Text for analysis:
++++

The rapid evolution of protein-coding exon 2 (right) of the morpheus gene family as compared to the intronic regions (left). The data suggest that the exons have evolved much more rapidly than the intronic regions. >95% of the changes have resulted in amino-acid replacements among paralogues indicative of positive selection. The function of this gene family is being explored.

Neighbour-joining phylogenetic trees for a) 1421 bp of intronic sequence (introns 2,3,4, Fig. 1c) and b) 186 bp of exon 2 are compared. Extreme positive selection for exon 2 is indicated on the branch separating humans and African apes from the orangutan lineage (a 35-fold excess of amino-acid changes when compared to the neutral model). Note the significantly shorter branch lengths for flanking non-coding intronic sequences which are consistent with nucleotide sites evolving at a neutral rate. More than 95% of the informative sites for the phylogenetic tree of exon 2 are the result of amino-acid altering nucleotide changes. Branches showing significant positive selection are indicated by arrows with accompanying ba/bs ratios (estimated amino-acid replacement and synonymous changes per branch per site, Ref. 12). Significance was calculated based on the difference (*p<0.05, **p<0.01). Sequence for various duplicate copies are identified by species acronym (PHA=Papio hamadryas, HKL= Hylobates klossi and see Fig. 2) and a number corresponding to clone and/or accession within GenBank (Table 3 Supplement). Scale bar, Jukes-Cantor corrected distance. The midpoint of all trees was set to 1/2 the distance between gibbon and baboon sequence taxa. Only bootstrap values >50% are shown (n=1000 replicates). A similar topology showing positive selection for exon 4 sequence was obtained (Supplement Fig. 3).

++++

Records shown:
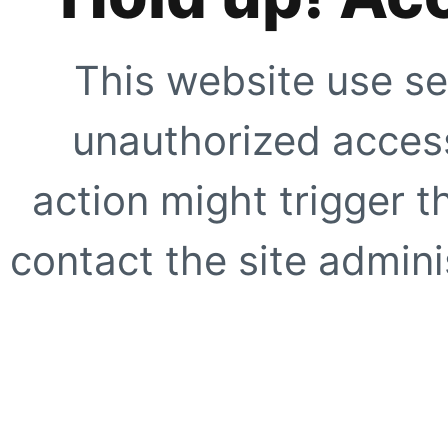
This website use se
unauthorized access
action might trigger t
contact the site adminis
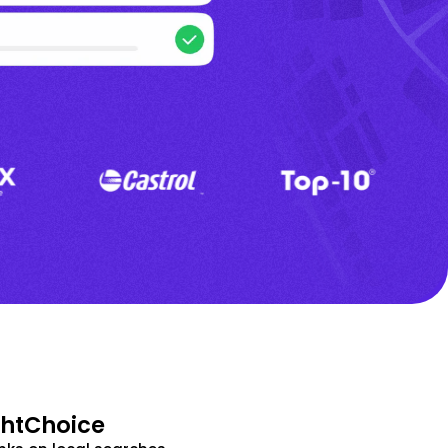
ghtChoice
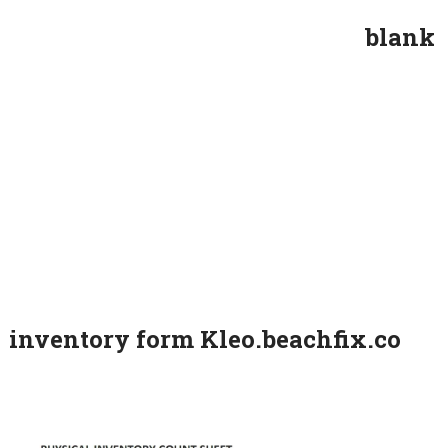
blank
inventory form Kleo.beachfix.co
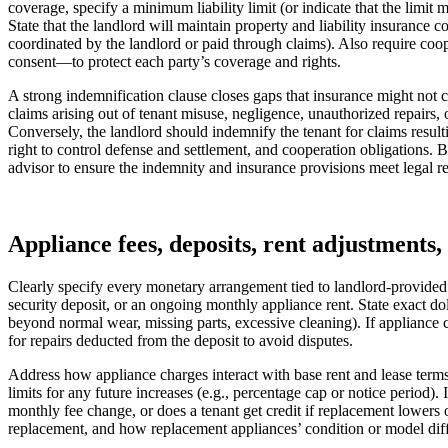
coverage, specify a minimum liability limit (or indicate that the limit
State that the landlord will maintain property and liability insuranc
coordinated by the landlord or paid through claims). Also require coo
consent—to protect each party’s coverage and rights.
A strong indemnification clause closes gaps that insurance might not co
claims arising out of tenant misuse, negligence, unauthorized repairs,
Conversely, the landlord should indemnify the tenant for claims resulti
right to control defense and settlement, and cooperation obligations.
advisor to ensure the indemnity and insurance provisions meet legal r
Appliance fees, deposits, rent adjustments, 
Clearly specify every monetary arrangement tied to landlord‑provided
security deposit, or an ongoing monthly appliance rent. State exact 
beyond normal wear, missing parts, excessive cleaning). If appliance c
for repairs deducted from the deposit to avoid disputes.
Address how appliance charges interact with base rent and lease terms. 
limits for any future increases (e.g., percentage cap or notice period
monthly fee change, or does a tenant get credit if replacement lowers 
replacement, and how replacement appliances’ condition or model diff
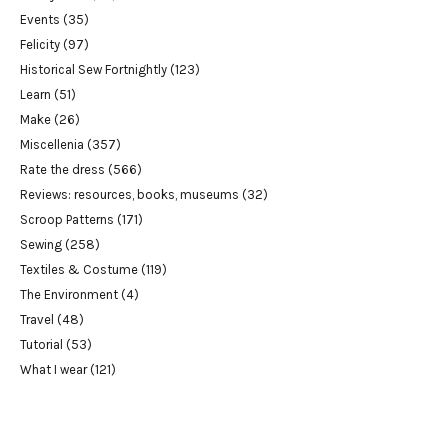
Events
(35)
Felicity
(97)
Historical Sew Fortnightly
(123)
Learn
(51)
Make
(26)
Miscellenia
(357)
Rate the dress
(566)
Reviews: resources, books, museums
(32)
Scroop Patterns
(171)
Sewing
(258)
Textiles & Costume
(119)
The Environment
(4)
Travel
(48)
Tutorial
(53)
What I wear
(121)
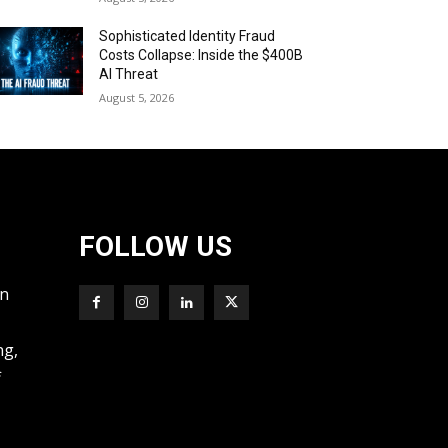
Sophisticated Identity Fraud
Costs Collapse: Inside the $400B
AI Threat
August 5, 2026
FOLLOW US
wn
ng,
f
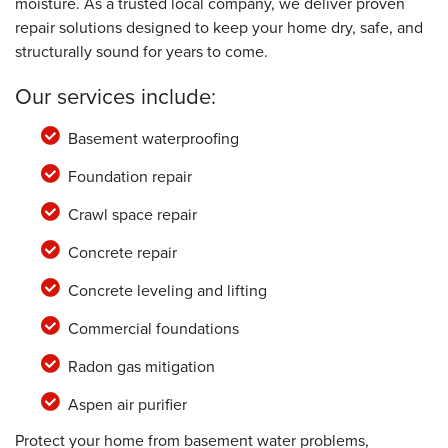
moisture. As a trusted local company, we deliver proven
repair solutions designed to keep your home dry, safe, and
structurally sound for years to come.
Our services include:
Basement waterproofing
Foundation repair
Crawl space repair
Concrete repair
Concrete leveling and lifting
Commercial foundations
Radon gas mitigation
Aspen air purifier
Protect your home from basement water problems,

++++

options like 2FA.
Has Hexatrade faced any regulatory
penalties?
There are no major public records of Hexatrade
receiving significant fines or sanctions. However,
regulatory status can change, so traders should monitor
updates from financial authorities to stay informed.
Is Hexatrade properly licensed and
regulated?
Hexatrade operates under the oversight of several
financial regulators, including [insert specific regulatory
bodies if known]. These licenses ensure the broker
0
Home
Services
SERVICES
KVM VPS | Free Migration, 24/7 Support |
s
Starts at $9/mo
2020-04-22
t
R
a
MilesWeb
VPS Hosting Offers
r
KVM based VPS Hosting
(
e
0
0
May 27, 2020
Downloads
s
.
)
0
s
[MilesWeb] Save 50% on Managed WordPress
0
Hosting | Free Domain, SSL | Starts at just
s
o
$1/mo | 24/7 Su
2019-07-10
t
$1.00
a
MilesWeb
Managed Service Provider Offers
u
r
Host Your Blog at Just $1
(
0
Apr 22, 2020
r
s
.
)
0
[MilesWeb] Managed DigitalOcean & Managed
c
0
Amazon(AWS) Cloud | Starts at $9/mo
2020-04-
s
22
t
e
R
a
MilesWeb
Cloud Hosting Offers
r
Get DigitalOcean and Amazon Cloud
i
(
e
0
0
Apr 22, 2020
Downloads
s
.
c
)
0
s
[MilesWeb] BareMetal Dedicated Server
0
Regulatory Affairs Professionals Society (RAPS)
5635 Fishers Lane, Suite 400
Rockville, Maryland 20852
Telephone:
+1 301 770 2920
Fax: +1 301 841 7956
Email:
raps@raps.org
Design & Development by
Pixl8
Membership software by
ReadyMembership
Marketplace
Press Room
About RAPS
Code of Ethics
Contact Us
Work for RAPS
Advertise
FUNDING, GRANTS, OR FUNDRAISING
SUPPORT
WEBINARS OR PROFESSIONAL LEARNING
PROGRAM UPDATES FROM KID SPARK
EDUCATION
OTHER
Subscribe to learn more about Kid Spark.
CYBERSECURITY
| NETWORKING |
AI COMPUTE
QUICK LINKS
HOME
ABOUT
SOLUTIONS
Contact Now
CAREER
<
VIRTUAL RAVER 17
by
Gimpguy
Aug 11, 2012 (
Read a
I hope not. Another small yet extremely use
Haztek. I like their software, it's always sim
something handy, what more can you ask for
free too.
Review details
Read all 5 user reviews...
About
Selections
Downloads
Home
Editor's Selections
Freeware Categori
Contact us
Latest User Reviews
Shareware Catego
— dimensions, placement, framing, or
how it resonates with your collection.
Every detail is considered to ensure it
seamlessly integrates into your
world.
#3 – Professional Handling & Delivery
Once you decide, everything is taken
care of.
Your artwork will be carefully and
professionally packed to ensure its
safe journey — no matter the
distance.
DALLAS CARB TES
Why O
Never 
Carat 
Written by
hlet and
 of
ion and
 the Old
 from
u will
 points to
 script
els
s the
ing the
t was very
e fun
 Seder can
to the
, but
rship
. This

++++

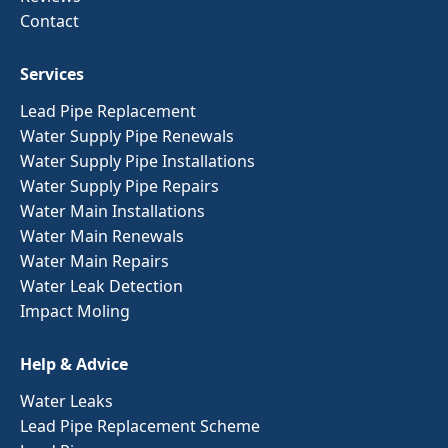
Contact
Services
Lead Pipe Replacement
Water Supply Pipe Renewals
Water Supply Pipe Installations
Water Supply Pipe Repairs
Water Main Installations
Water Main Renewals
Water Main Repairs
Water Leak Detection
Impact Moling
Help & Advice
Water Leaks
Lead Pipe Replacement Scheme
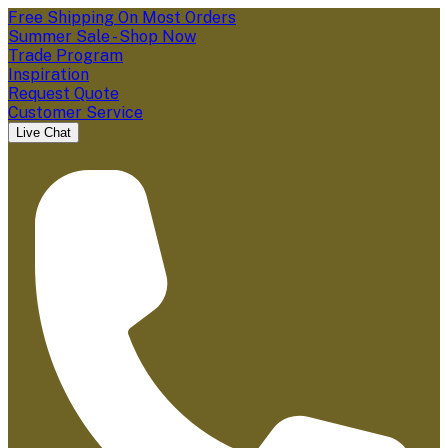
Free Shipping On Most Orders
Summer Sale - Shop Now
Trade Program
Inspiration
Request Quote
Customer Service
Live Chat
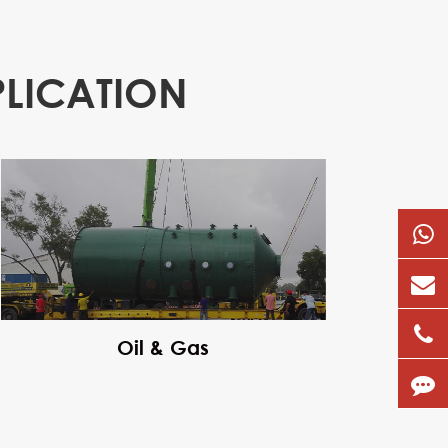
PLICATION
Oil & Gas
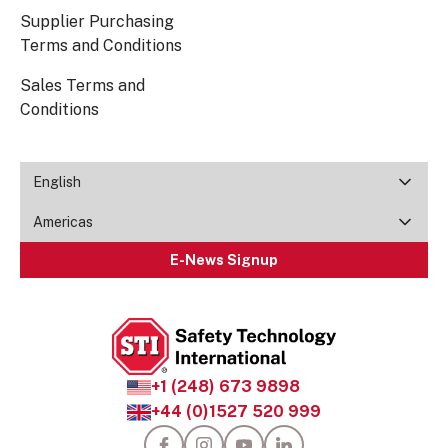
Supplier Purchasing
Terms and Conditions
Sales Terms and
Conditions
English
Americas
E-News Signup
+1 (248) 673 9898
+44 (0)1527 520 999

++++

Task objective: Retype the text about the evolution of the morpheus gene family in full, word for word.

Output of the task:
The rapid evolution of protein-coding exon 2 (right) of the morpheus gene family as compared to the intronic regions (left). The data suggest that the exons have evolved much more rapidly than the intronic regions. >95% of the changes have resulted in amino-acid replacements among paralogues indicative of positive selection. The function of this gene family is being explored.

Neighbour-joining phylogenetic trees for a) 1421 bp of intronic sequence (introns 2,3,4, Fig. 1c) and b) 186 bp of exon 2 are compared. Extreme positive selection for exon 2 is indicated on the branch separating humans and African apes from the orangutan lineage (a 35-fold excess of amino-acid changes when compared to the neutral model). Note the significantly shorter branch lengths for flanking non-coding intronic sequences which are consistent with nucleotide sites evolving at a neutral rate. More than 95% of the informative sites for the phylogenetic tree of exon 2 are the result of amino-acid altering nucleotide changes. Branches showing significant positive selection are indicated by arrows with accompanying ba/bs ratios (estimated amino-acid replacement and synonymous changes per branch per site, Ref. 12). Significance was calculated based on the difference (*p<0.05, **p<0.01). Sequence for various duplicate copies are identified by species acronym (PHA=Papio hamadryas, HKL= Hylobates klossi and see Fig. 2) and a number corresponding to clone and/or accession within GenBank (Table 3 Supplement). Scale bar, Jukes-Cantor corrected distance. The midpoint of all trees was set to 1/2 the distance between gibbon and baboon sequence taxa. Only bootstrap values >50% are shown (n=1000 replicates). A similar topology showing positive selection for exon 4 sequence was obtained (Supplement Fig. 3).